= Orghana =

Oirat princess

Orghana (Orakina or Ergene Khatun) was an Oirat princess of the Mongol Empire and Empress of the Chagatai Khanate. She was a daughter of Torolchi, chief of the Oirats and Checheyikhen, daughter of Genghis Khan. She served as regent in the name of her infant son from 1252 to 1261.

She married Qara Hülëgü, a grandson of Chagatai Khan. Her husband was enthroned as Chagatayid Khan in 1242 after deaths of both Ögedei and Chagatai. However, Güyük Khan replaced Qara Hülëgü with his uncle Yesü Möngke in 1246.

When the Toluid family overthrew the Ögedeids, Qara Hülëgü supported Möngke Khan in 1251. Möngke reappointed Qara Hülëgü khan of the Chagatai Khanate and executed Yesü Möngke. However, he died on the way and Möngke permitted his widow Orghana to serve as regent in the name of her infant son. She ruled the Khanate for nine years (1252 to 1261). According to Rashid al-Din, she organized a banquet for Hulagu when his army was marching through Central Asia to Iran in 1255.

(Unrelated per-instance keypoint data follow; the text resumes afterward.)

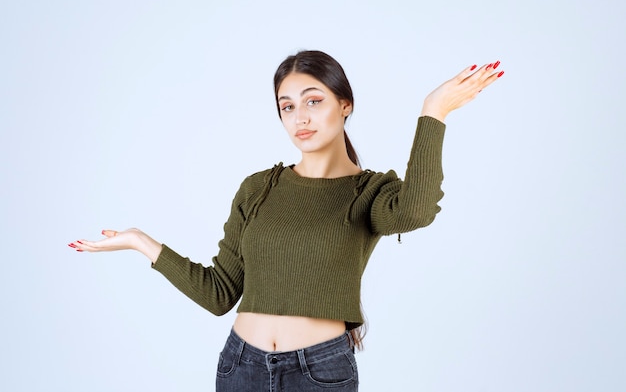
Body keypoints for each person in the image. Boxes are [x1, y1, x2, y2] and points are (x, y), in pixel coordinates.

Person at [69, 50, 503, 391]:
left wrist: (434, 112)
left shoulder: (369, 192)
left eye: (314, 101)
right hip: (240, 366)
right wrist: (142, 243)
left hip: (320, 372)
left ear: (345, 105)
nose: (300, 117)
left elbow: (415, 211)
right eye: (287, 106)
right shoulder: (258, 188)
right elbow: (220, 293)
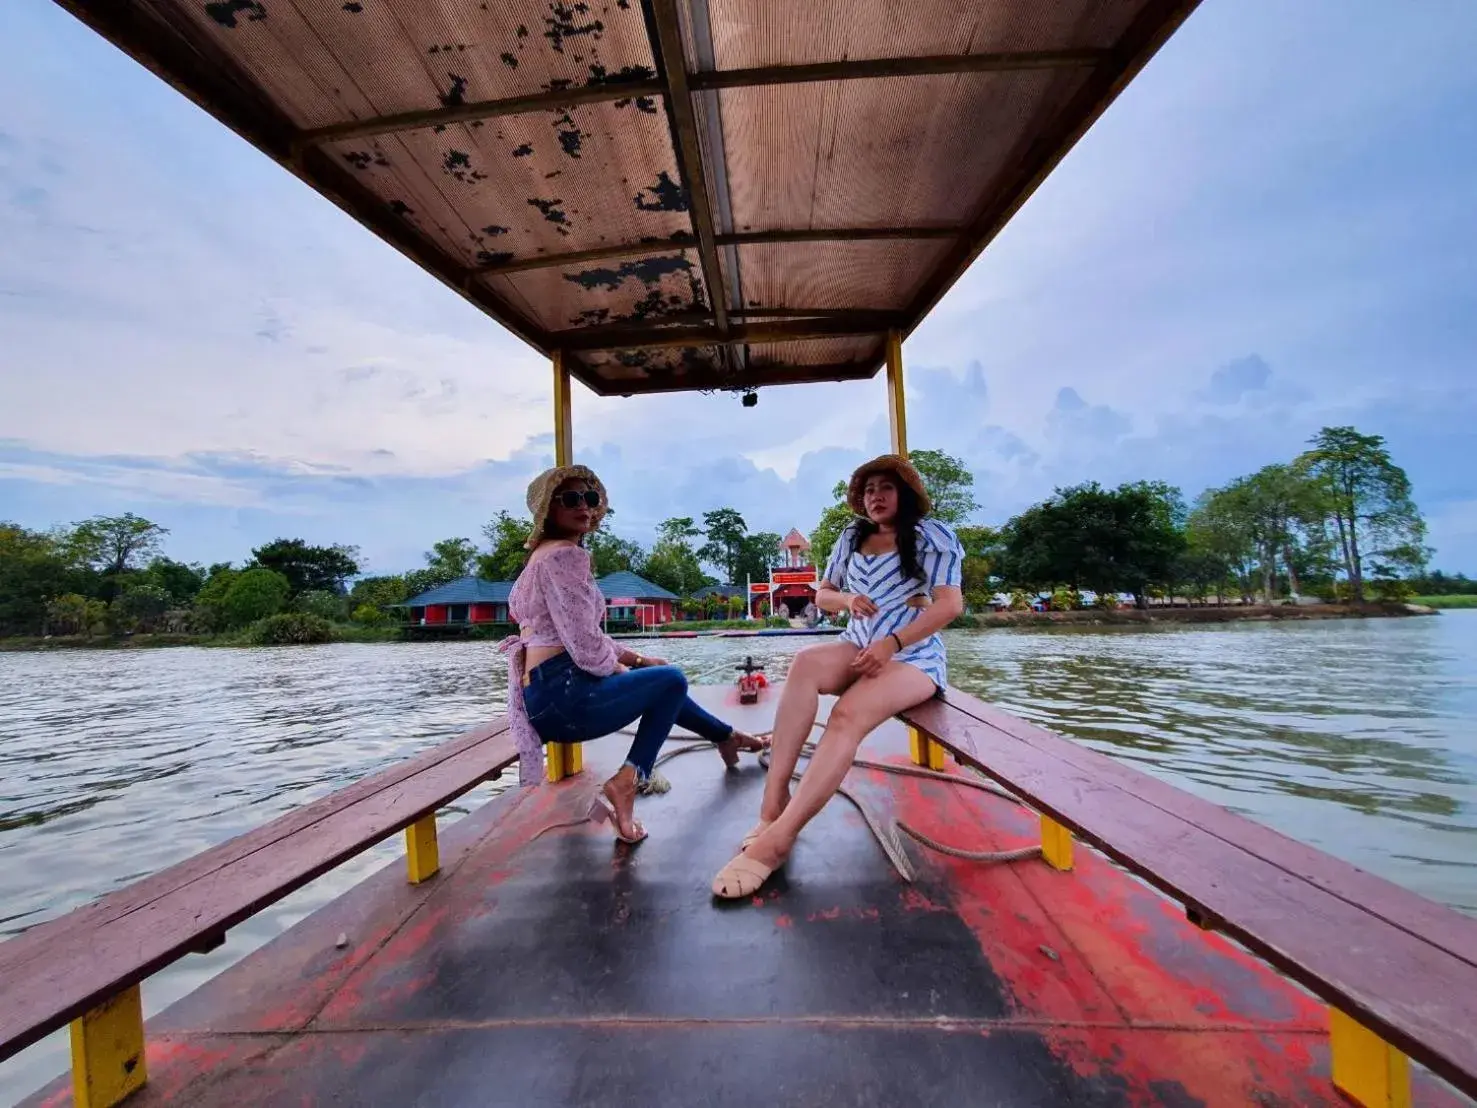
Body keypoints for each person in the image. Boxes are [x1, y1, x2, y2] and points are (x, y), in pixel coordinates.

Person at [711, 454, 965, 897]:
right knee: (805, 662)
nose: (875, 497)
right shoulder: (852, 537)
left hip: (913, 657)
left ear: (905, 493)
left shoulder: (930, 537)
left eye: (886, 487)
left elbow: (949, 605)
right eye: (868, 490)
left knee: (847, 715)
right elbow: (822, 593)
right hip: (858, 643)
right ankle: (772, 806)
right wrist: (848, 601)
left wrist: (893, 644)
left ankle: (778, 841)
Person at [502, 465, 767, 844]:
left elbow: (580, 641)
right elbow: (586, 647)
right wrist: (639, 662)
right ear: (549, 510)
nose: (585, 507)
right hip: (564, 698)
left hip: (544, 697)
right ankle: (628, 781)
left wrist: (633, 664)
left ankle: (726, 736)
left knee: (658, 683)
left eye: (590, 499)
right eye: (571, 499)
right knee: (670, 679)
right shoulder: (564, 557)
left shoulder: (541, 557)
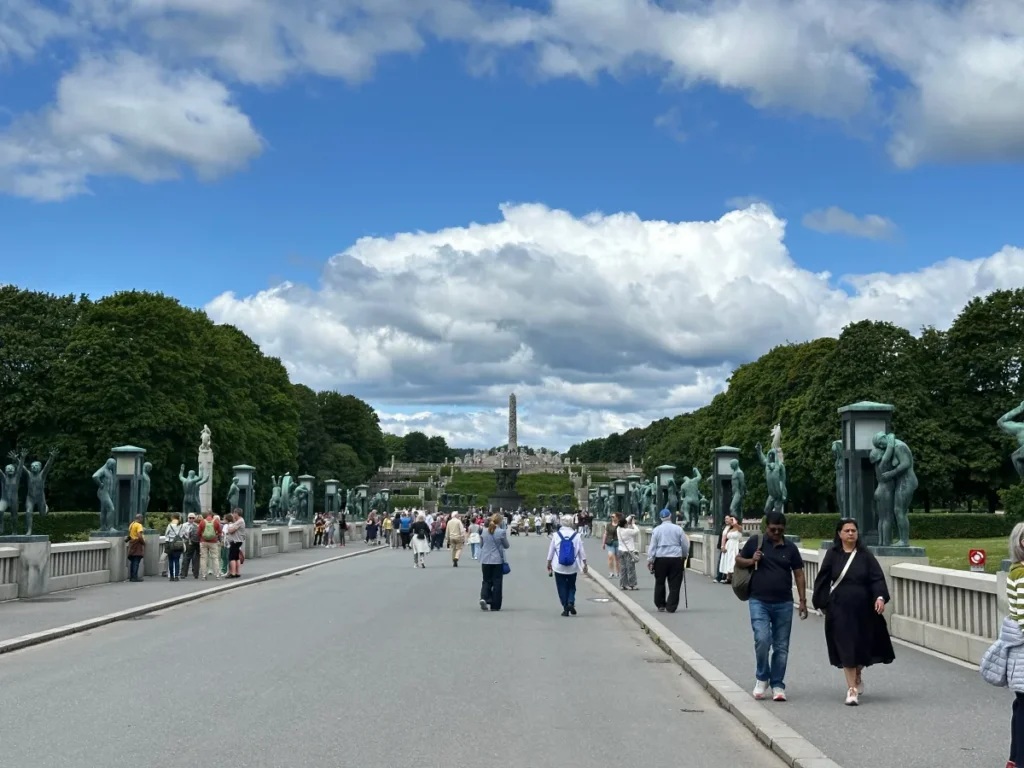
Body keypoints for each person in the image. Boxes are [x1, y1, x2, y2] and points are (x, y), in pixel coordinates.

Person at [812, 518, 894, 706]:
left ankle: (857, 673)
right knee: (846, 646)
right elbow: (823, 579)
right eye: (847, 530)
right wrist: (821, 602)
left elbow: (877, 579)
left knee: (862, 646)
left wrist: (880, 598)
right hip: (840, 609)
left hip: (864, 610)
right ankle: (851, 689)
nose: (851, 533)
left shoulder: (865, 556)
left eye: (854, 531)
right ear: (839, 534)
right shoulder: (832, 555)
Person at [735, 510, 808, 702]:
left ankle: (777, 684)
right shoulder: (756, 542)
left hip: (784, 602)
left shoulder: (790, 548)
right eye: (773, 529)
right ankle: (762, 677)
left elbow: (799, 574)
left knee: (781, 646)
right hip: (759, 600)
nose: (776, 533)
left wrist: (802, 601)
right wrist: (752, 560)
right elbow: (738, 559)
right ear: (766, 527)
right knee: (762, 640)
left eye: (780, 530)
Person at [646, 509, 688, 612]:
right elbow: (684, 544)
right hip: (675, 557)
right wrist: (684, 555)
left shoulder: (656, 530)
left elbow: (653, 546)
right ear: (670, 516)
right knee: (675, 583)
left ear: (661, 518)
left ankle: (660, 604)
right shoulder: (678, 529)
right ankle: (671, 605)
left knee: (660, 582)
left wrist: (650, 559)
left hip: (661, 558)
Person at [547, 514, 588, 616]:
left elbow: (551, 550)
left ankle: (565, 606)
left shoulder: (556, 535)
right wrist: (585, 564)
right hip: (572, 566)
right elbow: (581, 551)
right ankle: (571, 601)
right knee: (571, 586)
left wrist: (549, 562)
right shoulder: (576, 536)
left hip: (558, 565)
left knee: (561, 587)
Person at [479, 513, 509, 611]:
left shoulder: (484, 531)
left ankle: (484, 597)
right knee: (497, 582)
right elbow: (506, 545)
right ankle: (495, 604)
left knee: (486, 580)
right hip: (497, 560)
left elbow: (481, 545)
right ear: (500, 521)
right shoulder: (501, 532)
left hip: (485, 559)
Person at [616, 514, 639, 590]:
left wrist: (629, 517)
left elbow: (622, 522)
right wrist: (633, 524)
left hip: (621, 550)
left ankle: (623, 584)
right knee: (631, 568)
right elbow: (637, 531)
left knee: (623, 568)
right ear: (625, 524)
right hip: (629, 552)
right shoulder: (628, 531)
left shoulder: (618, 529)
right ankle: (632, 584)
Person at [198, 510, 222, 580]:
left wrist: (202, 535)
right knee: (215, 558)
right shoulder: (216, 522)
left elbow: (198, 532)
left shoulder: (202, 522)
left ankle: (204, 575)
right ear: (212, 515)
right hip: (213, 542)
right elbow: (220, 532)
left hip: (203, 541)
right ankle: (217, 575)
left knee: (203, 558)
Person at [719, 516, 743, 584]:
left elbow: (737, 527)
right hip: (729, 545)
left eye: (732, 520)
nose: (731, 522)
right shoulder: (729, 529)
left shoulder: (739, 528)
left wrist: (734, 521)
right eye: (731, 520)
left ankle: (734, 577)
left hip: (735, 545)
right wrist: (723, 546)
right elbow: (724, 537)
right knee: (728, 560)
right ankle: (728, 577)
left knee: (733, 560)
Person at [164, 514, 185, 582]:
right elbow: (183, 534)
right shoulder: (181, 525)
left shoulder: (170, 525)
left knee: (170, 560)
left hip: (170, 543)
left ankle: (171, 576)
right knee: (177, 560)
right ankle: (176, 576)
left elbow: (166, 534)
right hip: (178, 542)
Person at [226, 508, 246, 578]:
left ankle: (233, 573)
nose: (233, 515)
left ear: (237, 513)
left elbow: (231, 530)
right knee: (236, 557)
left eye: (234, 513)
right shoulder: (240, 521)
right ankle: (237, 572)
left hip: (235, 541)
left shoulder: (239, 521)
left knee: (232, 557)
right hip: (238, 541)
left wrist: (229, 528)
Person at [181, 512, 201, 579]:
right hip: (196, 543)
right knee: (196, 558)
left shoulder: (187, 525)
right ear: (188, 518)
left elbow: (183, 534)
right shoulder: (197, 526)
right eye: (190, 518)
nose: (191, 519)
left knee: (187, 557)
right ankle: (196, 574)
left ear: (195, 518)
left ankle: (183, 573)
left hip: (189, 542)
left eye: (193, 518)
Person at [127, 514, 146, 582]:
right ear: (140, 518)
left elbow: (129, 534)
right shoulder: (139, 525)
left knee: (133, 561)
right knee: (136, 561)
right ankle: (135, 577)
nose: (142, 519)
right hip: (137, 543)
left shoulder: (132, 524)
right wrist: (143, 543)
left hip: (132, 543)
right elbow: (139, 535)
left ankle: (132, 576)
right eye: (142, 518)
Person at [602, 512, 620, 579]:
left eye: (613, 516)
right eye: (611, 516)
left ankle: (617, 572)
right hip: (610, 543)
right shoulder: (609, 525)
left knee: (617, 559)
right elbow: (605, 534)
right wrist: (603, 543)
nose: (612, 518)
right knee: (610, 557)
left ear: (617, 517)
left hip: (618, 543)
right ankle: (611, 572)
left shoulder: (620, 525)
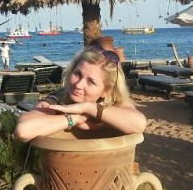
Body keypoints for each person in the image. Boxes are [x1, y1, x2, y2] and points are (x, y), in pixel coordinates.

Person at [14, 45, 146, 142]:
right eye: (77, 74)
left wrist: (87, 108)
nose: (78, 85)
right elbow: (23, 131)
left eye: (91, 82)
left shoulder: (115, 104)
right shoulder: (58, 98)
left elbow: (139, 124)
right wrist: (74, 119)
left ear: (106, 91)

In 1260, the Toluid Civil War broke out in the Mongol Empire with the death of Möngke, and his brother Ariq Böke dispatched Alghu to Beshbalik to consolidate his power. Alghu removed Orghana from power whereupon she fled to Mongolia. Taking advantage of the struggle between Ariq Böke and the older brother Kublai, Alghu acted as an autonomous khan who sided with Kublai and killed Ariq Böke's officials. After several battles, Ariq Böke sent Masud Beg and Orghana to Alghu to negotiate peace.

Alghu married Orghana, and appointed Masud viceroy in Central Asia. After the death of Alghu in 1266, Orghana nominated her son Mubarak Shah by her first husband, Qara Hülëgü as khan of the Chagatai Khanate. The Great Khan Kublai was furious at this and sent Baraq to take power in the Chagatai Khanate. After a few months, he usurped the throne from Mubarak Shah with the assistance of the Mongol noblemen. Orghana had apparently died by that time.